Sugared almonds are classic sweet typical of fairs, festivals, and special events of our communities.
In many country fairs, there are always street stalls selling them alongside caramel apples, cotton candy, or coconut pieces.
Over the years, there is more and more variety and innovation, and, currently, in addition to sugared almonds, we can find sesame and other sugar-coated nuts and seeds which are also gourmet candy on the shelves. However, what do you know about sugared almonds?
Gourmet Sugared Almonds
These simple sweet almonds, which originally only consisted of caramelised nuts, have a long history. There is evidence that, as early as the 16th century, master confectioners prepared them in some convents.
If you want to make them at home, choose an excellent raw almond and always with its skin. Preparing homemade sugared almonds will not take you more than 30 minutes, but during that half-hour, don't take your eyes off them. Keep in mind that if the sugar burns, something that happens in just a few seconds, the sugared almonds will become bitter, and not very nice to eat.
The History of Gourmet Sugared Almonds
The Egyptians gave their guests five sweet almonds as a symbol of health, fertility, luck, wealth, and happiness.
Later on, people who attended a wedding received gourmet candy. These were a thank you for their blessings to the bride and groom. This tradition started in Europe with the sugared almonds favours "Bomboniere".
Today, the tradition of giving almonds isn't that widespread anymore, especially in anglophone countries. There, many brides still give favours a "souvenir" to their guests, but these can be anything. In Italy and other European countries, their name is "confetti". These are sugared almonds but with a spun sugar shell. They are still very popular for weddings, christenings, first communions and other events.
Choosing the favours for your event can be difficult. Therefore, sugared almonds are always here to save the day.
The fruit of the beautiful almond tree, has a delicate flavour and is very versatile. Its cultivation dates back to prehistoric times, with California (United States), Spain, and Italy being its main producers. Other countries who produce it are bathed by the Mediterranean, such as Portugal, and then Iran, Afghanistan, and Australia.
The almond belongs to the same family as the apricot, the cherry, etc. differing from these in that its fruit is hard.

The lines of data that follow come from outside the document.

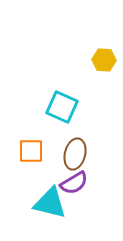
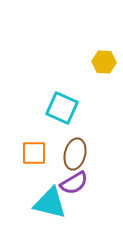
yellow hexagon: moved 2 px down
cyan square: moved 1 px down
orange square: moved 3 px right, 2 px down
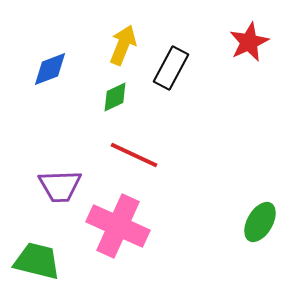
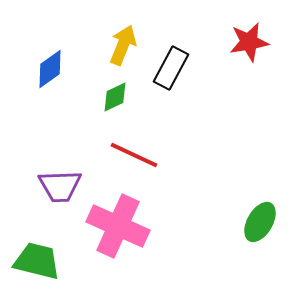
red star: rotated 15 degrees clockwise
blue diamond: rotated 15 degrees counterclockwise
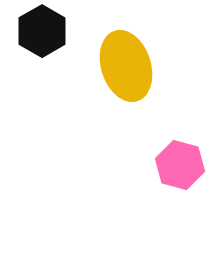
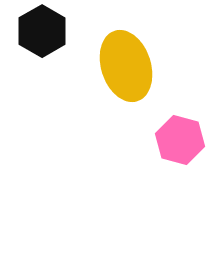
pink hexagon: moved 25 px up
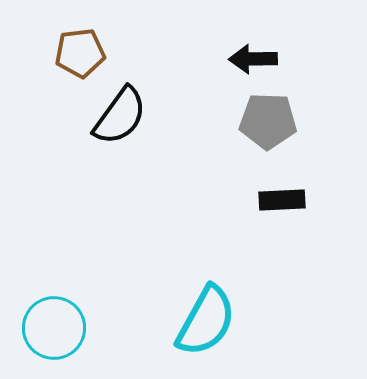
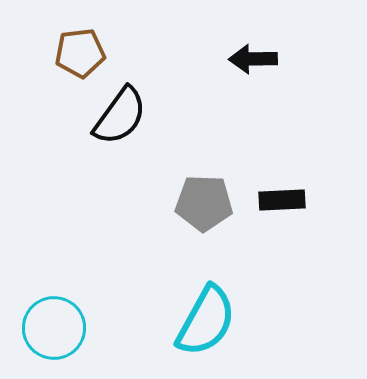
gray pentagon: moved 64 px left, 82 px down
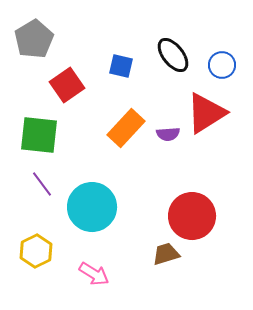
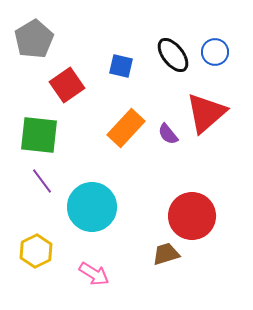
blue circle: moved 7 px left, 13 px up
red triangle: rotated 9 degrees counterclockwise
purple semicircle: rotated 55 degrees clockwise
purple line: moved 3 px up
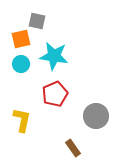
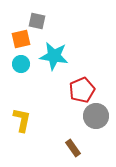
red pentagon: moved 27 px right, 4 px up
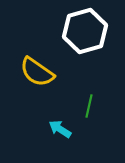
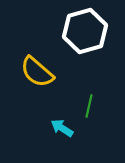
yellow semicircle: rotated 6 degrees clockwise
cyan arrow: moved 2 px right, 1 px up
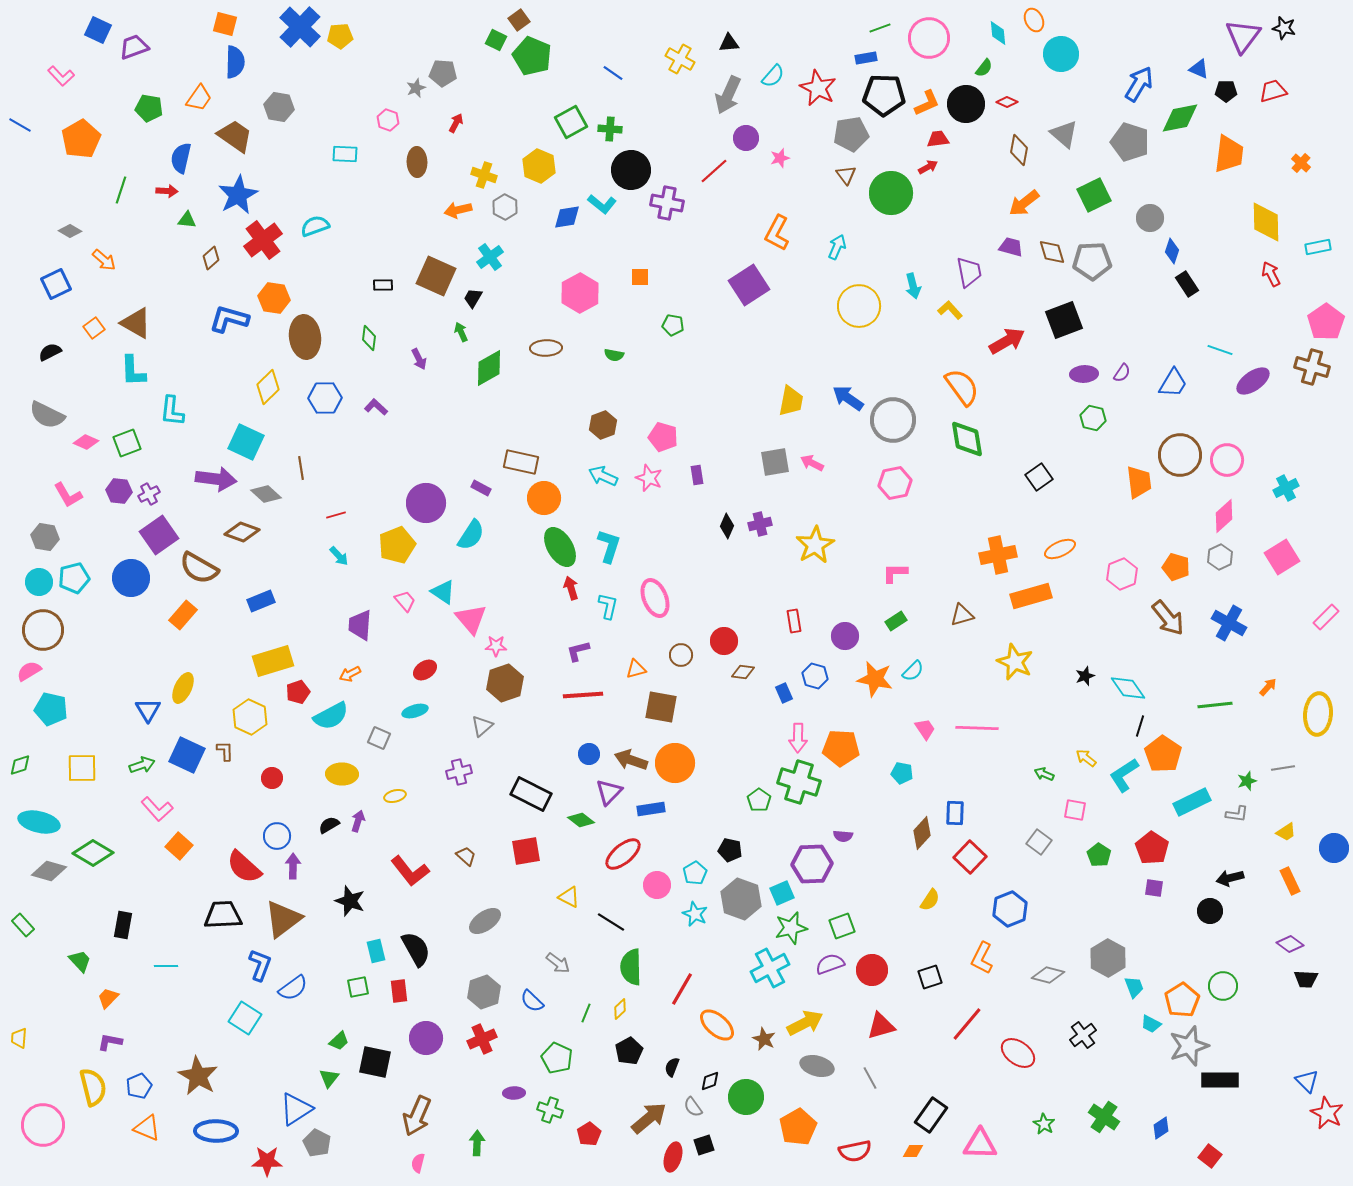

It does not do very well in very cold climates, where it forcefully refuses to bloom. Almonds love sun, and they grace tropical and subtropical springs with their beautiful white flowers. During the harvest, the trees are swayed until the green seeds fall on large canvases stretched out on the ground: female fruits (double-pitted) become confectionery, while the larger males are perfect for roasting or salting.
Giving Gourmet Sugared Almonds
The almonds would be equivalent to the sweets you received in a bag at your friends' parties when you were little. Thus, the sugar-coated nuts have become so famous that they are distributed at weddings to thanking guests for their attendance.
While these used to be quite plain, now master confectioners can create sugared almonds with a variety of unique and interesting flavours. They come in various colours too, to align with the event's decoration, and you can also pack them in different, more elegant ways.